REVENANT- Un colporteur explique que dans son village, on a annoncé la mort d’un jeune parti en Libye, le jour de sa sortie de la chambre nuptiale. Lorsque la nouvelle de son décès est parvenue au village, son épouse a été soumise au veuvage. Elle est restée un an après sans contracter de mariage, conformément aux coutumes. Plus tard, la pauvre femme a convolé en secondes noces avec un autre homme du village.

Un jour, à la surprise générale, le mari, dont le décès avait été annoncé, a fait irruption dans le village. Stupeur et stupéfaction dans la petite bourgade. Ce fut la débandade totale. Hommes, femmes et enfants, tous cherchaient à se réfugier pour échapper au revenant du Royaume des morts, qu’on qualifiait de démon. Les femmes agglutinées autour du puits, à l’entrée du village, n’ont pas perdu de temps pour disparaître dans la nature.

Depuis que le monde est monde, a-t-on jamais vu un homme mort ressusciter ? s’interrogèrent certains compères. Les langues se délièrent, la nouvelle, comme une traînée de poudre, gagna le village.

Lorsque notre homme a appris le mariage de son épouse avec un autre, il a décidé d’aller, lui-même, reprendre celle avec qui il a passé la lune de miel, bercé par la musique d’Alou Sam, artiste connu dans la contrée. L’aventurier est allé trouver son épouse, en cuisine pour le repas du soir. Il lui a ordonné de le suivre. Le refus de cette dernière a provoqué une dispute véhémente. Le «nouveau mari», rentré précipitamment, a trimballé son adversaire dehors, le rudoyant et l’abreuvant de coups comme un fou furieux. Pagne retroussé, la dame l’invectivait, en claquant des mains.

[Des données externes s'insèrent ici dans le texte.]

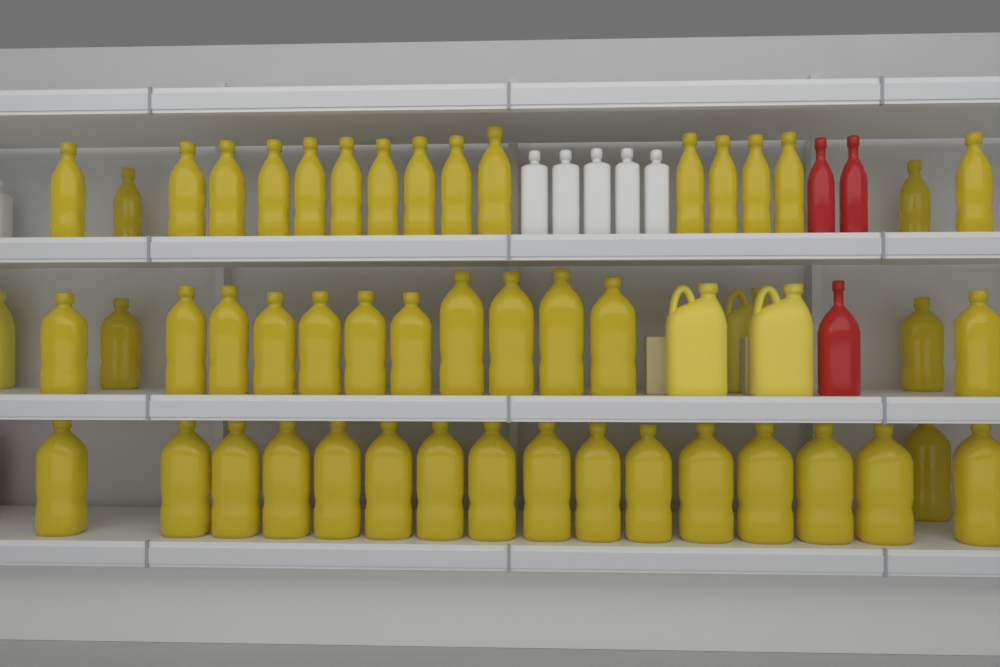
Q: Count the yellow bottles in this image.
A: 48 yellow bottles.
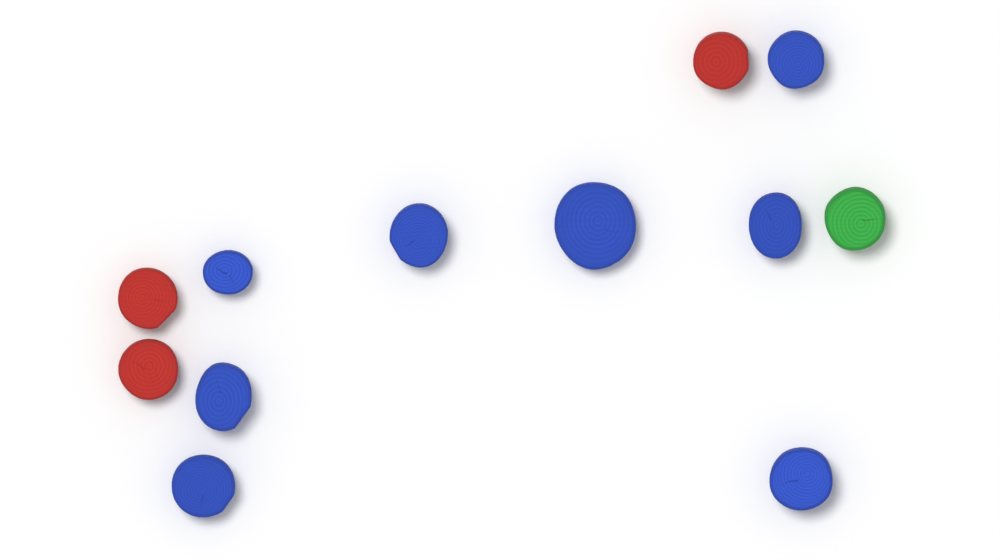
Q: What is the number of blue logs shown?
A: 8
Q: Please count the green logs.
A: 1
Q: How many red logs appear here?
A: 3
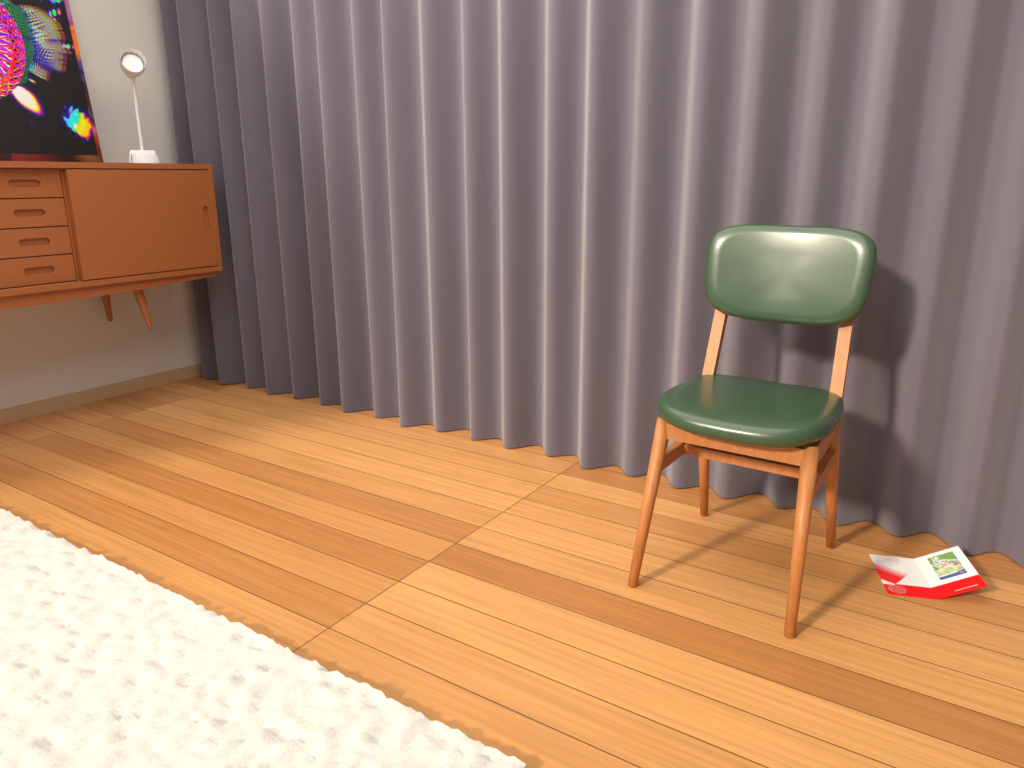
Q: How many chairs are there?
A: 1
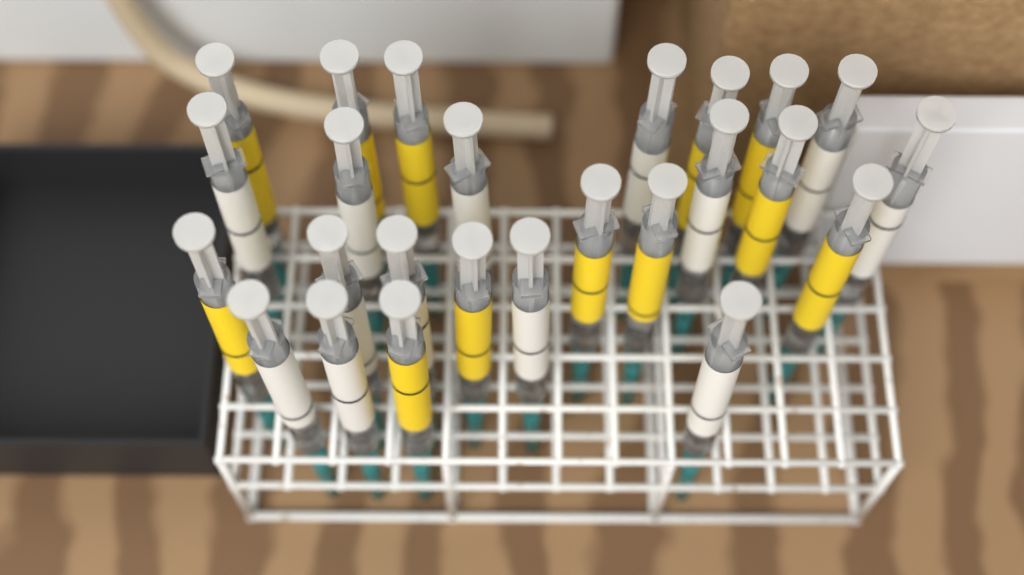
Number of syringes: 25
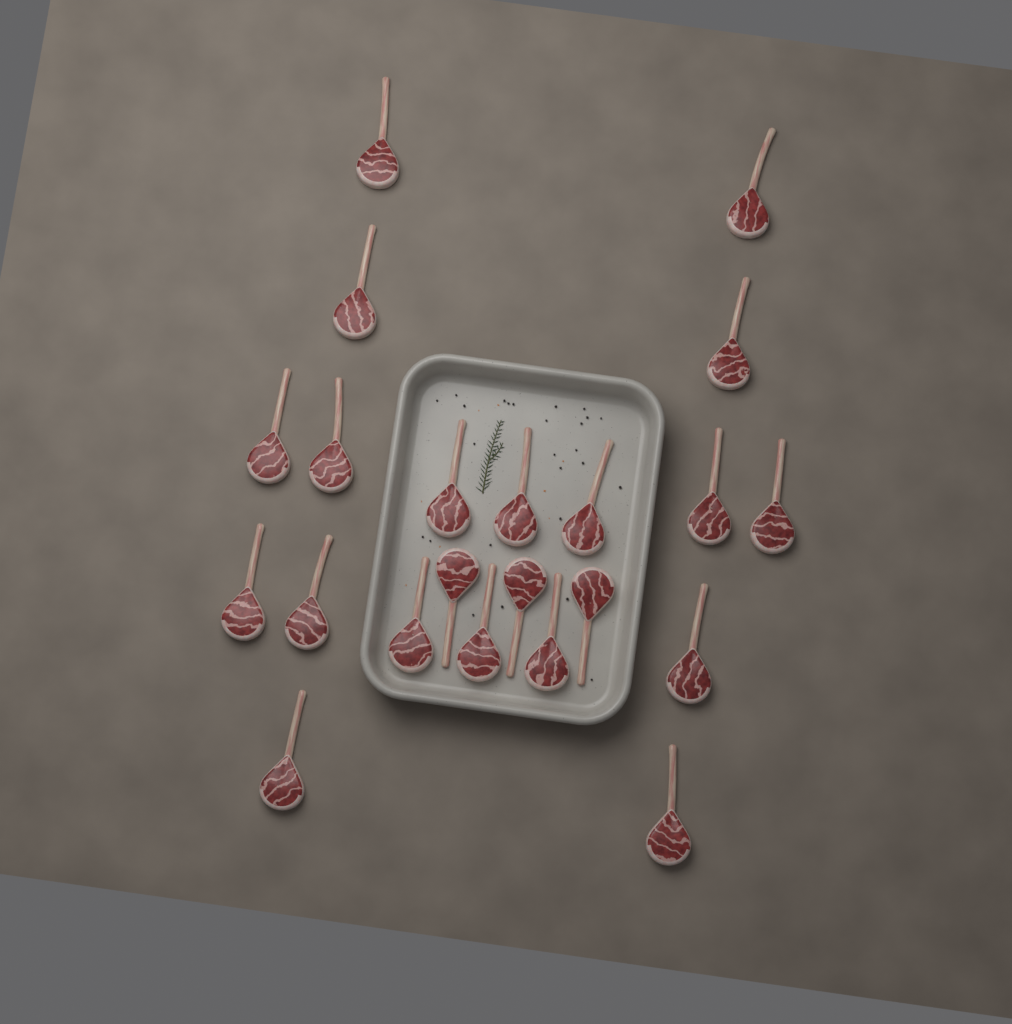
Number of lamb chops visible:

SENSIBILISATION- Joint par téléphone, Baraka Fofana, le coordinateur régional basé à Kayes pour le Projet d’information et de sensibilisation sur les risques et dangers de la migration irrégulière et de promotion de la libre circulation dans l’espace de la Communauté économique des états de l’Afrique de l’Ouest (CEDEAO), a indiqué que le projet contribue à l’orientation des jeunes vers les opportunités d’emplois, organise des campagnes de sensibilisation sur la migration irrégulière.

Le projet, financé par le ministère des Maliens de l’extérieur, en partenariat avec l’AECID et l’UE, appuie, également, des organisations de la société civile pour conduire des activités d’information et de sensibilisation sur la migration irrégulière.

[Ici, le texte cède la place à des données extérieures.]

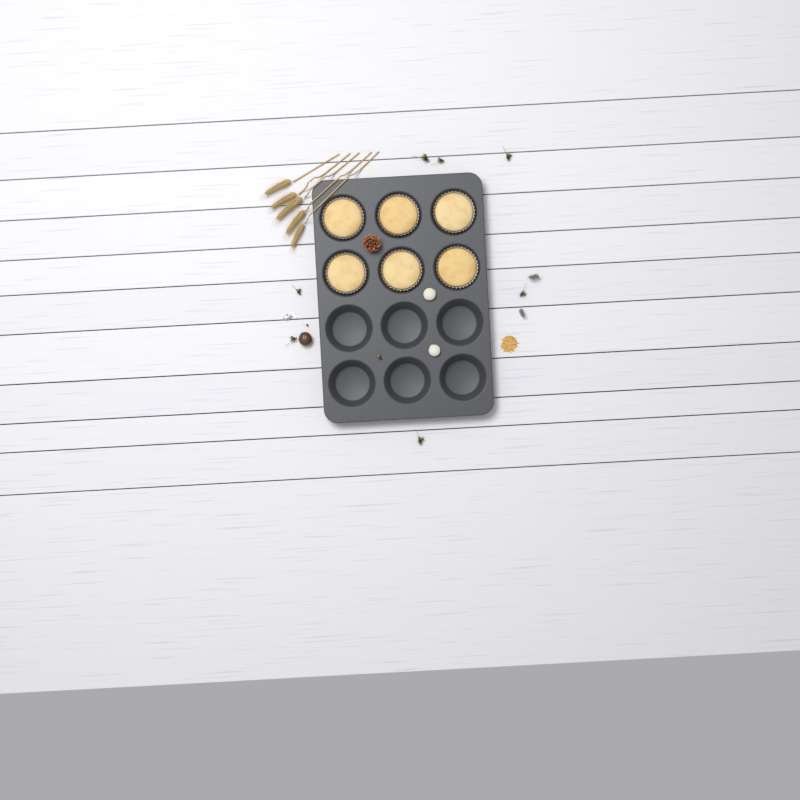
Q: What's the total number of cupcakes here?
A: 6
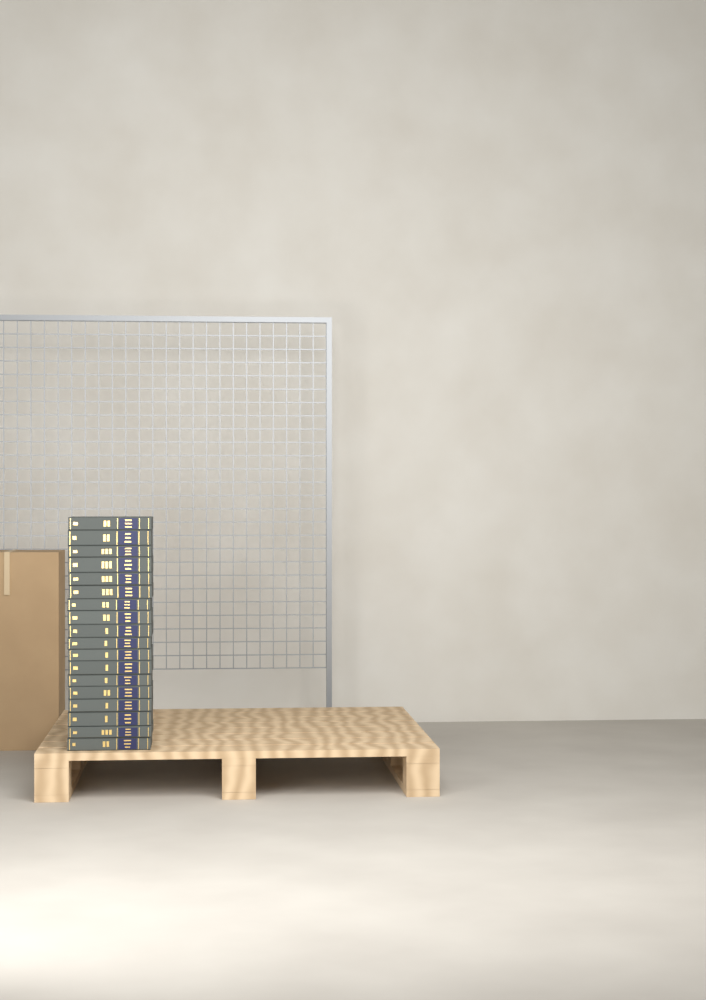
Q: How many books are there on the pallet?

Enfin, le projet compte renforcer l’espace migration et développement dans les différents cercles de la Région de Kayes.
Quant à l’équipe du chef du Service local du développement social et de l’économie solidaire, Kalifa Diarra, elle développe des stratégies pour fixer des jeunes migrants rentrés au bercail. Elle les organise en coopératives, leur dispense des sessions de formation sur la vie associative et les aide à monter des micro-projets.

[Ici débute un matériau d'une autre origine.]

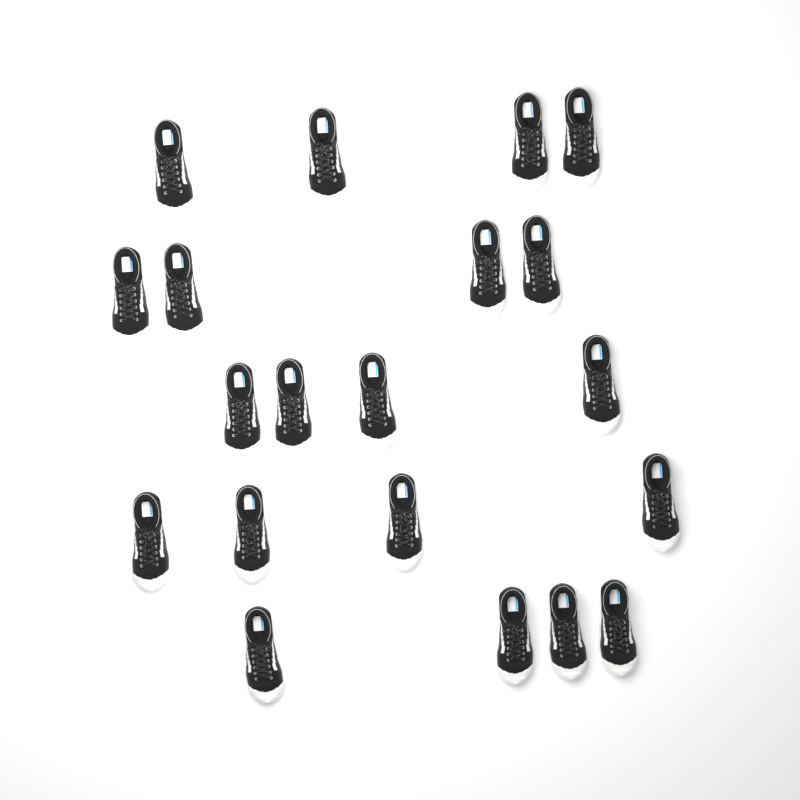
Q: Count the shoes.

Le 3ème adjoint au maire de la Commune rurale de Madiga Sacko, Adama Sambacke, affirme que dans sa localité, le nombre de jeunes volontaires pour la migration irrégulière a considérablement diminué. La mairie organise en associations les migrants de retour afin de leur permettre de bénéficier de financements, pour une meilleure réinsertion sociale.

La mairie poursuit ses activités de sensibilisation pour maintenir des jeunes dans les villages. L’élu regrette la mort de dizaines de jeunes ressortissants de la commune ces cinq dernières années.

La migration irrégulière, dans le Cercle de Diéma, a encore de beaux jours devant elle, à en juger par le nombre croissant de jeunes qui se ruent vers les côtes de la Méditerranée. Il est temps d’arrêter cette hémorragie qui déstabilise et paralyse des milliers de foyers.
L’état et ses partenaires doivent renforcer la sensibilisation pour freiner, ou du moins, diminuer le flux migratoire qui, si rien n’est fait, dans quelques années, videra tous les villages et hameaux du Cercle de Diéma de leurs bras valides. Ce qui constituera un véritable handicap pour le développement de ces zones rurales.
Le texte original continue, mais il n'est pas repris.